=== Bloc de texte ===
::::

S’il a rencontré de si grands échos de succès, c’est parce que le terrain s’apprêtait idéalement : une Europe déchirée par la misère et l’exploitation, une idéologie pour qui « Dieu a introduit l’esclavage dans le monde comme une peine de pêché, et que ce serait s’élever contre sa volonté que de vouloir le supprimer » (Saint-Augustin, « La cité de Dieu »). Une société qui a longtemps sanctifié le despotisme au nom du « droit divin », une Eglise et une hiérarchie ecclésiastique qui prêchaient le renoncement total aux biens de ce monde dans l’espoir d’un bonheur meilleur : « Ne vous amassez point de trésors sur la terre, ne soyez point en souci pour votre vie, de ce que vous mangez ou de ce que vous boirez » (Saint Mathieu, « Le sermon sur la montagne »).
Bref, la situation rêvée. C’était d’ailleurs une suite fatale. Le matérialisme du XVIIIe siècle avait surtout un rôle politique. C’était la philosophie de la liberté, de la lutte contre la tyrannie, l’absolutisme et les empiètements continus de l’Eglise catholique. Celui du XIXe reprochait à l’Eglise son dogmatisme et sa haine pour le progrès scientifique. Il lui demande des comptes : Bruno, Copernic, Galilée sont les héros et les martyrs d’une cause, celle de la science contre l’obscurantisme.
Puis c’est le marxisme qui vient dénoncer systématiquement la propriété aliénante de la pensée chrétienne. Le christianisme qui a régi et façonné la vie de l’Europe pendant de siècles ne pouvait plus résister à ces assauts. Les griefs sont innombrables et la résistance très fragile.« Pour Engels et Marx, la religion universelle se circonscrit au christianisme, seule véritable religion de l’homme universel, ou du moins l’Homme comme universel abstrait » (H. Desroches, « Marxisme et religion »).

::::

=== Entrées extraites ===
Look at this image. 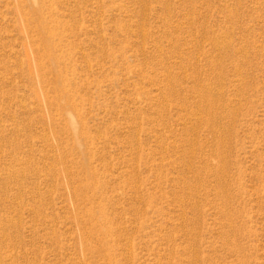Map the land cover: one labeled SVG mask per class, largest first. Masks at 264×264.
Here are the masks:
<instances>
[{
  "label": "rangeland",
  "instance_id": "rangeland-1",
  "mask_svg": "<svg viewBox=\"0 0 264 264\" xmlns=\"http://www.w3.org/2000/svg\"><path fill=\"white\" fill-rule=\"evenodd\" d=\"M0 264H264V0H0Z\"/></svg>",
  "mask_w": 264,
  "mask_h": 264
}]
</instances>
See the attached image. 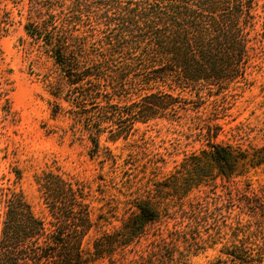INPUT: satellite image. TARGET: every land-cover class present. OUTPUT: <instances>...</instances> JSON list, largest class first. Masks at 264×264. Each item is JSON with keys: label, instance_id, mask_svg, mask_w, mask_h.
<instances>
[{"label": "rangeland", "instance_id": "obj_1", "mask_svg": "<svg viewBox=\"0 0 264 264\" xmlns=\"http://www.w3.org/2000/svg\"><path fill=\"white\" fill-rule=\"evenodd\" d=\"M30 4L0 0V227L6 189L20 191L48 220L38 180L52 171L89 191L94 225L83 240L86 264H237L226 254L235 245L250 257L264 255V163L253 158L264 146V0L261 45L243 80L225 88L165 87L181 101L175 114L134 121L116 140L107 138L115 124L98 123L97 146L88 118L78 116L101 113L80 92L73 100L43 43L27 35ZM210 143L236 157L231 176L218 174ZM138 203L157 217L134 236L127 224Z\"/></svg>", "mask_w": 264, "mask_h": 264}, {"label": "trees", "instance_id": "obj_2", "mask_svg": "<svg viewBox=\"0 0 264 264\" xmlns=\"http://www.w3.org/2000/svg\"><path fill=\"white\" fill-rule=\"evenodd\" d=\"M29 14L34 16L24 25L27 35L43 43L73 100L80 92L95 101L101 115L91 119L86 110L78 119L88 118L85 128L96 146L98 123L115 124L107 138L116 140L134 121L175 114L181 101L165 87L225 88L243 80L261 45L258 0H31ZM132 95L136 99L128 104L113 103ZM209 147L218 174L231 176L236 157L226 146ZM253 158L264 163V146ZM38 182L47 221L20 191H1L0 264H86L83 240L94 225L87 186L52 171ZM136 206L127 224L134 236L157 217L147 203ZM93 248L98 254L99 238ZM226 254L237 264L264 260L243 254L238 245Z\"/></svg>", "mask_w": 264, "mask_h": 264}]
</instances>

::::

=== Consigne ===
D'après le bloc de texte, que reprochait à l'Église le matérialisme du XIXe siècle ? Répondez en une phrase, s'il vous plaît. Les lignes proviennent d'une source distincte du bloc de texte.

=== Réponse attendue ===
Il reprochait à l'Église son dogmatisme et sa haine pour le progrès scientifique.